REQUIRED ACTION - Determine how many of the lines below include "labels", then respond with that number and no other text.

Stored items
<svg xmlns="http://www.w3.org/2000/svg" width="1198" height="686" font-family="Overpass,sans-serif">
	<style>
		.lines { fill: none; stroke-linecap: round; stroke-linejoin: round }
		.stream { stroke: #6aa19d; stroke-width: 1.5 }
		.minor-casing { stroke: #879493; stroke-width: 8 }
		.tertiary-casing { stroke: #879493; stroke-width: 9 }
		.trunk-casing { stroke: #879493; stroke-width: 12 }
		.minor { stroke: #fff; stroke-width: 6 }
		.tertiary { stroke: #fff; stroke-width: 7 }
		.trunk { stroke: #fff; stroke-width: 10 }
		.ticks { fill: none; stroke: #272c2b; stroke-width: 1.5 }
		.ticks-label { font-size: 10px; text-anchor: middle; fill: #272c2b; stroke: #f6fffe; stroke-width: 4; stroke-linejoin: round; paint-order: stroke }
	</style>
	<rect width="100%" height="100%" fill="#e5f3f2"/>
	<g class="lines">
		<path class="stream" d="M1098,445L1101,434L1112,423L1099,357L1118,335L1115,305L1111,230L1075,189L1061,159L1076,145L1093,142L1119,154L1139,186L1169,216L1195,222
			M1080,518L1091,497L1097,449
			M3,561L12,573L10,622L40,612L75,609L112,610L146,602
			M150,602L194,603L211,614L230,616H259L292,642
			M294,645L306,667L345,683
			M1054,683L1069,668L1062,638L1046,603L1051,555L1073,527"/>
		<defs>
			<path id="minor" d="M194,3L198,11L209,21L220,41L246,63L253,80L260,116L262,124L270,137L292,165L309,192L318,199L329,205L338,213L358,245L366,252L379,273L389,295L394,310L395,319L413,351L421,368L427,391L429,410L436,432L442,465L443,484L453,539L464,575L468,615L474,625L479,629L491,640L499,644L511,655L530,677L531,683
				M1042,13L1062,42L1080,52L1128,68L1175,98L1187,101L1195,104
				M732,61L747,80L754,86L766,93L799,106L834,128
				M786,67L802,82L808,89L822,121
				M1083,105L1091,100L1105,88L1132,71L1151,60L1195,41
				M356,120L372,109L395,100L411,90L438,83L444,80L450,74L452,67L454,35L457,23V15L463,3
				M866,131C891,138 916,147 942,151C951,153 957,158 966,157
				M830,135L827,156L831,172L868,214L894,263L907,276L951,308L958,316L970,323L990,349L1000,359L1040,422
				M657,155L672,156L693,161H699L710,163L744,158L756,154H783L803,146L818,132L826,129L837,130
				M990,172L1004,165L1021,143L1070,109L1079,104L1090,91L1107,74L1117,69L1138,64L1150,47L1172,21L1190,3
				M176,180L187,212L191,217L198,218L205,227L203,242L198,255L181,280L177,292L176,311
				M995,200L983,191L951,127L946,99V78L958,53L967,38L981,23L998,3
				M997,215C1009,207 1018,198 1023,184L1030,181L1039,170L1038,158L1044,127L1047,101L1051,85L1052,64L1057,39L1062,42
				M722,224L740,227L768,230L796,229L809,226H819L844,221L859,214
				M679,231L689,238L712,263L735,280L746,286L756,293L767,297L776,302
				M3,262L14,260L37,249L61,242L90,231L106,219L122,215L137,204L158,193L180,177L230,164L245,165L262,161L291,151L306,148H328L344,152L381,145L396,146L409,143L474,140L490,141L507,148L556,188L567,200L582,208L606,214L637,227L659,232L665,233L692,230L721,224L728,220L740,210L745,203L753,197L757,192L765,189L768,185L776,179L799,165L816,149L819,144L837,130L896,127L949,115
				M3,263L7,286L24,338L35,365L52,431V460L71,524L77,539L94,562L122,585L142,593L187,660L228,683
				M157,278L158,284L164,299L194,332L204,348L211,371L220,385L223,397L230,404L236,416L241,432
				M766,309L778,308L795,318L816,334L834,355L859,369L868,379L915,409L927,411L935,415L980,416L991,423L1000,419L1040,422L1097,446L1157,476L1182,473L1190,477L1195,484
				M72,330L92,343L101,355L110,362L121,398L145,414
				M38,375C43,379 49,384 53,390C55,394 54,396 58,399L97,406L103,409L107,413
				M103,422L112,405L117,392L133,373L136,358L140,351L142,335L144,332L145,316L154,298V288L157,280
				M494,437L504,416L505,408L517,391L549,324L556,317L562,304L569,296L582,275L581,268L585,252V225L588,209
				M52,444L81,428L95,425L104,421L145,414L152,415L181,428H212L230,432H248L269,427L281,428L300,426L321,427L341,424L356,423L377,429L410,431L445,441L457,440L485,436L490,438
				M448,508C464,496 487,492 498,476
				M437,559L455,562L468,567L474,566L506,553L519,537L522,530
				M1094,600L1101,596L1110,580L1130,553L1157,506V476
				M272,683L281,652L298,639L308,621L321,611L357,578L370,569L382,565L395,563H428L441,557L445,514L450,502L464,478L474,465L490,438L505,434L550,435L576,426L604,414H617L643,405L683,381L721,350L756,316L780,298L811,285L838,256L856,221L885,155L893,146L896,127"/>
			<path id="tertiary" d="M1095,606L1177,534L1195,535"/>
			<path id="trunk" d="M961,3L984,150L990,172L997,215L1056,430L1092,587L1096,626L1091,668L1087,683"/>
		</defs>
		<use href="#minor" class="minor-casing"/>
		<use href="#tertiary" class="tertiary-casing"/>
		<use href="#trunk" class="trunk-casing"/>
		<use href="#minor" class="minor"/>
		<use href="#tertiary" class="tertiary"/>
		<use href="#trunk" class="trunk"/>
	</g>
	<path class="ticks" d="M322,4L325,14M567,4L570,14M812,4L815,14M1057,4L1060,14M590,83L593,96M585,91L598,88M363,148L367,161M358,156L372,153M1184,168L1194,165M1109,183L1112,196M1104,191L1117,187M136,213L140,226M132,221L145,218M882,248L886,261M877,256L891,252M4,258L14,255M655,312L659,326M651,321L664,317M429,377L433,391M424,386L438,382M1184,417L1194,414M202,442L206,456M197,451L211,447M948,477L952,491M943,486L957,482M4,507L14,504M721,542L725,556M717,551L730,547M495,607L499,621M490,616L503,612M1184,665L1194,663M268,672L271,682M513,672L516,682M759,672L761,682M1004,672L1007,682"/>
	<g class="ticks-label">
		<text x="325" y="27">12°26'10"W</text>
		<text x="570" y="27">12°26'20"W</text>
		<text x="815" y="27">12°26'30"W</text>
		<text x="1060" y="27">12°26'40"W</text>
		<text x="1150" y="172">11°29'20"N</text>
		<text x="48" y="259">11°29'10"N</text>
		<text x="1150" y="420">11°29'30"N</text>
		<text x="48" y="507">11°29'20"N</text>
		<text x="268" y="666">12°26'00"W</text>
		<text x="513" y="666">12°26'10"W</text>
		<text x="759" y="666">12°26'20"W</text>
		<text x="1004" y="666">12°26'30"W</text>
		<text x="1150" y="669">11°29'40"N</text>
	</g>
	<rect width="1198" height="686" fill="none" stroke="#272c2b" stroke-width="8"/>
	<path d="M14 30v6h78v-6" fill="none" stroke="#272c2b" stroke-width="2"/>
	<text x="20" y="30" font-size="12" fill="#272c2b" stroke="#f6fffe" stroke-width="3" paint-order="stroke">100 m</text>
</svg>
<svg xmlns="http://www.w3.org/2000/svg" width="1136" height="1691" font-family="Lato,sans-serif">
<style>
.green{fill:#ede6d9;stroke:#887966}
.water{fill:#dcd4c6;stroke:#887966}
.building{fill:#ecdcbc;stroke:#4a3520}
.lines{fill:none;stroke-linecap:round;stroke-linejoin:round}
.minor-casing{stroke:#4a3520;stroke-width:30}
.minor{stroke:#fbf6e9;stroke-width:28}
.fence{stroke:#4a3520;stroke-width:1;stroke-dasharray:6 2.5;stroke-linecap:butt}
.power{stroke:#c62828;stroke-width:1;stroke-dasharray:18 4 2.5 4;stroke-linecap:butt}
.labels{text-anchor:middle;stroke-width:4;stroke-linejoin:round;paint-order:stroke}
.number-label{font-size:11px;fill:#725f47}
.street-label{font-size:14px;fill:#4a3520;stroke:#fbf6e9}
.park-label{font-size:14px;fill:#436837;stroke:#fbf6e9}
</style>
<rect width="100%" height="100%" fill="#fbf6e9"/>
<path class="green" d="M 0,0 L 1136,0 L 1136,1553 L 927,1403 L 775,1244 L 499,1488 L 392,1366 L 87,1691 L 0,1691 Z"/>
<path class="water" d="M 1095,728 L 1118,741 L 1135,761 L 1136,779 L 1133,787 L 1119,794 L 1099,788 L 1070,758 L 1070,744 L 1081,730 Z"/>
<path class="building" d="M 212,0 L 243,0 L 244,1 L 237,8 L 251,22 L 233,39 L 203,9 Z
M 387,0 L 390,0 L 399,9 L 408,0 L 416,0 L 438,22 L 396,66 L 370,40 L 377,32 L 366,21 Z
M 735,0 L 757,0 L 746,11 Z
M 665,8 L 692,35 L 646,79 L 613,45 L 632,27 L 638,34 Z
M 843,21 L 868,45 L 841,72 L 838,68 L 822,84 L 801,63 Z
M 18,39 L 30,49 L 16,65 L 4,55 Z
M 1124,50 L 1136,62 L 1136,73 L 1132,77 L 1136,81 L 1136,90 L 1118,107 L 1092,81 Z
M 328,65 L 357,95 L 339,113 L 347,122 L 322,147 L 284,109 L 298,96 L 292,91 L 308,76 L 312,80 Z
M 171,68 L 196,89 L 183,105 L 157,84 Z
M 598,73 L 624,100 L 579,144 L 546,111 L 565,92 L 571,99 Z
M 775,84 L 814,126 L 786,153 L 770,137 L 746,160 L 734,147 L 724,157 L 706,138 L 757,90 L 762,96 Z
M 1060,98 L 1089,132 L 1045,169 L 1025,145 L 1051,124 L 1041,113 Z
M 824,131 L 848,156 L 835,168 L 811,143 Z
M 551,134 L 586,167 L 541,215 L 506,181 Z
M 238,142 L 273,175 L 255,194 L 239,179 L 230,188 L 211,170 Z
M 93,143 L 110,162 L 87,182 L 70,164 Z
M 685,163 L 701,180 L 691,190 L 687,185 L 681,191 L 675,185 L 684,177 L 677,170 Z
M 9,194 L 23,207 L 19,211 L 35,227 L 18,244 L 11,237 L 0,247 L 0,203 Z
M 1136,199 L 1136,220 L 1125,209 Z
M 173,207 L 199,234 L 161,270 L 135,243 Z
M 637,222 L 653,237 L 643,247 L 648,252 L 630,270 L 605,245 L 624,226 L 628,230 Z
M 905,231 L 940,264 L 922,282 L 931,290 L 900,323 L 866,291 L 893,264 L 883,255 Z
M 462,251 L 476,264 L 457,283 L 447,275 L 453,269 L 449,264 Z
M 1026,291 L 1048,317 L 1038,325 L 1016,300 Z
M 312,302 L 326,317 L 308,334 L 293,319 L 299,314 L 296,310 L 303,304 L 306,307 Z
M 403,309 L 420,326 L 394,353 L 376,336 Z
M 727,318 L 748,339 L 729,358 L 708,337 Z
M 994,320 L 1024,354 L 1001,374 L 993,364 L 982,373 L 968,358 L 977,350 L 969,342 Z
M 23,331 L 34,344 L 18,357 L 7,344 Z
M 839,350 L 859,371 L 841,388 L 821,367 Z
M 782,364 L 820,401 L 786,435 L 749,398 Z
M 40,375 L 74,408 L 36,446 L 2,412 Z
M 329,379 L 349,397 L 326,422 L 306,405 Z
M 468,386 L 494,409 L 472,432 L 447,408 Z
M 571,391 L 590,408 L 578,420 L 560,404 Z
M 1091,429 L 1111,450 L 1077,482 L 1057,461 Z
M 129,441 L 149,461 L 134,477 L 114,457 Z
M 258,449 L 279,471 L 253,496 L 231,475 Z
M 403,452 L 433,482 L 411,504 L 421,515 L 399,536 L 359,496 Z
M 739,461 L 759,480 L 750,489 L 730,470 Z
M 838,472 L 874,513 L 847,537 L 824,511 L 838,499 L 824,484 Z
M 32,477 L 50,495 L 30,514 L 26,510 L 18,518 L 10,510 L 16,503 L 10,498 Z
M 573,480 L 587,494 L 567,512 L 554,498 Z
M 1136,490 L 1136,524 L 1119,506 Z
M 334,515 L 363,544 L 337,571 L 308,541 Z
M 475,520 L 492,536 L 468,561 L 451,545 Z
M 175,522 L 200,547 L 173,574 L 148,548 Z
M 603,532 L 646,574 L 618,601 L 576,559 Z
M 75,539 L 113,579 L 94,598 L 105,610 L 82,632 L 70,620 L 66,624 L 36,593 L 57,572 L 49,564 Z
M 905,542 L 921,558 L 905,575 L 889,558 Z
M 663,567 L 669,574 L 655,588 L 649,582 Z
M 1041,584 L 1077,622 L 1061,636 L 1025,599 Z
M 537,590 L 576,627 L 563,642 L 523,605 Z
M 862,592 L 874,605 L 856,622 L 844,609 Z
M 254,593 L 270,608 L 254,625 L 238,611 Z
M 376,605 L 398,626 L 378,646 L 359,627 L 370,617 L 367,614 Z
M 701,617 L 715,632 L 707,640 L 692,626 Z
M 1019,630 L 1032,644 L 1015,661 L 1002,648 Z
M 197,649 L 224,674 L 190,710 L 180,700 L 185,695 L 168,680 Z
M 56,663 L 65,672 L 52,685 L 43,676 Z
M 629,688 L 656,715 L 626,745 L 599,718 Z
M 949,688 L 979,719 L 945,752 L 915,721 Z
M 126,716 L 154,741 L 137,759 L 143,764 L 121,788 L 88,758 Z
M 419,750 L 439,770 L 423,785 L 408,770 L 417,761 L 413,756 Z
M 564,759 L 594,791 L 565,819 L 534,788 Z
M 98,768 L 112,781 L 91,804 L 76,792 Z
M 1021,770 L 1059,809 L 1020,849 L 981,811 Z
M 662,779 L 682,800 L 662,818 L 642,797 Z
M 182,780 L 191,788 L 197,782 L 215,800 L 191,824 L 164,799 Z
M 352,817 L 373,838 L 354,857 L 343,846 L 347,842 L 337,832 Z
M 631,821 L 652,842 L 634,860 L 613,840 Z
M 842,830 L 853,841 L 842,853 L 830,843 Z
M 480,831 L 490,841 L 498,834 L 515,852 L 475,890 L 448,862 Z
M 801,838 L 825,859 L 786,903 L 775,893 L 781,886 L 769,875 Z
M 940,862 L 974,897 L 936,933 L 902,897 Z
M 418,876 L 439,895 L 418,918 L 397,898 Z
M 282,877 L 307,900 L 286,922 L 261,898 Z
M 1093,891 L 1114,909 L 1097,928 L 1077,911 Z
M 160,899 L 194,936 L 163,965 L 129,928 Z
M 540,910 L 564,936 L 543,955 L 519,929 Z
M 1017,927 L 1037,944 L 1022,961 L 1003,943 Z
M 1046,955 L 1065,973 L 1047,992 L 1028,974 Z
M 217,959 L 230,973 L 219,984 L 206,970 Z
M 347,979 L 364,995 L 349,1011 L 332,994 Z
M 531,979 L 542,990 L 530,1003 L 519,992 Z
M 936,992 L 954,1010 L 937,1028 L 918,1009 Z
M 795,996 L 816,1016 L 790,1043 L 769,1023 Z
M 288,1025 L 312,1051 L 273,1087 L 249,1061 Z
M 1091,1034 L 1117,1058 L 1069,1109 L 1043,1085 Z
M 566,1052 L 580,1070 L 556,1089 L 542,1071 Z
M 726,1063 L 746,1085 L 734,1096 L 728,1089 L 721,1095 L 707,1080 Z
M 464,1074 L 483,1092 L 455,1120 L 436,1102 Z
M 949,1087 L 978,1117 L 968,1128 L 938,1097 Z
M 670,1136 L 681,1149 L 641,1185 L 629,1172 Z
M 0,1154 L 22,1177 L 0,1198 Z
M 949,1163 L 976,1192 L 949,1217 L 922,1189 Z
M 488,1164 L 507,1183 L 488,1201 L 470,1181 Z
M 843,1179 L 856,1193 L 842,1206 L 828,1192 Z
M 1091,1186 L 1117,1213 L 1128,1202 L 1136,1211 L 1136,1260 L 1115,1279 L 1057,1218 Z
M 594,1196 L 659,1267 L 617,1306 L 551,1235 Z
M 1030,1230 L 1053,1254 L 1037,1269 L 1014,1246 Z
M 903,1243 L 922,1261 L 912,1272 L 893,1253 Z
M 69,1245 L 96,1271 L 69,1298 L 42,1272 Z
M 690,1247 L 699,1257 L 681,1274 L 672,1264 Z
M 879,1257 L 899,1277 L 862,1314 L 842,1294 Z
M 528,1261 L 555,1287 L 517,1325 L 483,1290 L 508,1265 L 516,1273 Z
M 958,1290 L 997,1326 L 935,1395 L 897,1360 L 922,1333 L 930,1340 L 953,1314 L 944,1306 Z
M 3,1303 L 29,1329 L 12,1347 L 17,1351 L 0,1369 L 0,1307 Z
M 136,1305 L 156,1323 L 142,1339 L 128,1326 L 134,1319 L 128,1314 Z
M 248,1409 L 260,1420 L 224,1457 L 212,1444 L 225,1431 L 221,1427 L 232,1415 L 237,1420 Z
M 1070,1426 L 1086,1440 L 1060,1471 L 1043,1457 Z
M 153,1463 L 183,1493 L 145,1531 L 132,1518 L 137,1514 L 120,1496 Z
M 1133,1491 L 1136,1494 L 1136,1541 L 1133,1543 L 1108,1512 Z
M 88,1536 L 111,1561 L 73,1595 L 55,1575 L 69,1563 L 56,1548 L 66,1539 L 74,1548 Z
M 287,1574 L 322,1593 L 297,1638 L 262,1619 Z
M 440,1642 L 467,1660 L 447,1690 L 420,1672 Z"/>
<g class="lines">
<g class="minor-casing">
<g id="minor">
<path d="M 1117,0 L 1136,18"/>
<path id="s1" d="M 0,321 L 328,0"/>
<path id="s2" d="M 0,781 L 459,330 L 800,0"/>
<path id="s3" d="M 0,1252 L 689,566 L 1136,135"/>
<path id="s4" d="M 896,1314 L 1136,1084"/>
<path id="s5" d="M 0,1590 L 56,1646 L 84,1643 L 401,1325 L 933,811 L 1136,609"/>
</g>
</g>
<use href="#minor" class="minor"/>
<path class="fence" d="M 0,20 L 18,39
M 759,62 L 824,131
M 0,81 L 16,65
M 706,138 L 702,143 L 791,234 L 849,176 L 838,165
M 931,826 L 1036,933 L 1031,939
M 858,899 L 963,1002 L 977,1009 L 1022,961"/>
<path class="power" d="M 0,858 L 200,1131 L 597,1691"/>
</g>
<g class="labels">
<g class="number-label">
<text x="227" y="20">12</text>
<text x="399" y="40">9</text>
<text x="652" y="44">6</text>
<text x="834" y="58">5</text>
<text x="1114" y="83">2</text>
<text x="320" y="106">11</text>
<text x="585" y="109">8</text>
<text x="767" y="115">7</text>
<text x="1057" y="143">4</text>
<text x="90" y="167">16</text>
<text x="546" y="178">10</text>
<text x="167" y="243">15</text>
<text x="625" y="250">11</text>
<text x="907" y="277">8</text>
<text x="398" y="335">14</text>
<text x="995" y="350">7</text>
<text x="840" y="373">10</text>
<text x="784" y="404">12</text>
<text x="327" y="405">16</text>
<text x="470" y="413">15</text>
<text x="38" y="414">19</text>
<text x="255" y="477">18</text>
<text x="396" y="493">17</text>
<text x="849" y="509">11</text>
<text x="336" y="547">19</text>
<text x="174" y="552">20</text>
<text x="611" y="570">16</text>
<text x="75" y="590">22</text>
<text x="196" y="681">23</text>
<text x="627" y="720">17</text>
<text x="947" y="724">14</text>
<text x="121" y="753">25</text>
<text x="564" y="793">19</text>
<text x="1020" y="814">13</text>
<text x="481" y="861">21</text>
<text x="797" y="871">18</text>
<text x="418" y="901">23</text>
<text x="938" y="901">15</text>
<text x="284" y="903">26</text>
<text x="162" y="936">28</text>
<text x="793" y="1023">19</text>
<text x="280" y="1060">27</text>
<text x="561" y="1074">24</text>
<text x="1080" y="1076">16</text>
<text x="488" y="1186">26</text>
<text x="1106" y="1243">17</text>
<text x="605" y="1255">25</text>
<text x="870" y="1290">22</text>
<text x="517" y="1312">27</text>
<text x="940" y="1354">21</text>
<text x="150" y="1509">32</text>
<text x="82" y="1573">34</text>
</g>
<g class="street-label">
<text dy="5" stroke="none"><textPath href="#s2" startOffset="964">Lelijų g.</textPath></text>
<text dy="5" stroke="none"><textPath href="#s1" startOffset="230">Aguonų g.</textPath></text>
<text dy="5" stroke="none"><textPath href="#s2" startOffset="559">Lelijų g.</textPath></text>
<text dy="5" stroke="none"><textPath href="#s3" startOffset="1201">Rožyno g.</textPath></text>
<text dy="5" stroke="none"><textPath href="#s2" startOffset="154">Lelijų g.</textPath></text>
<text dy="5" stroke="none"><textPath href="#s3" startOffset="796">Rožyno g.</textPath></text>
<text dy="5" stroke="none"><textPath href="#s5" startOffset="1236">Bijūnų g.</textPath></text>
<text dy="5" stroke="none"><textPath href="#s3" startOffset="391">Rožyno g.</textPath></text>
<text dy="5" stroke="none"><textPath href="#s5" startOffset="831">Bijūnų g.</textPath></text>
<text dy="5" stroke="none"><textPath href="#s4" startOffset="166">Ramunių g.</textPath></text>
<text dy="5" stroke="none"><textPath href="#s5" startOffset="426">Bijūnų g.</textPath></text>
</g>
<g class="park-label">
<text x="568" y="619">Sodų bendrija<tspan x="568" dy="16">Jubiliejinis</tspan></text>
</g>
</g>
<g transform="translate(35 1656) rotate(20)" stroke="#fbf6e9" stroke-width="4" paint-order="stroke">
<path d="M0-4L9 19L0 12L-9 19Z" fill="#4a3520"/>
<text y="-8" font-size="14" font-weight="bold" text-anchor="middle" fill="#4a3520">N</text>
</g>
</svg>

RESPONSE AREA - 2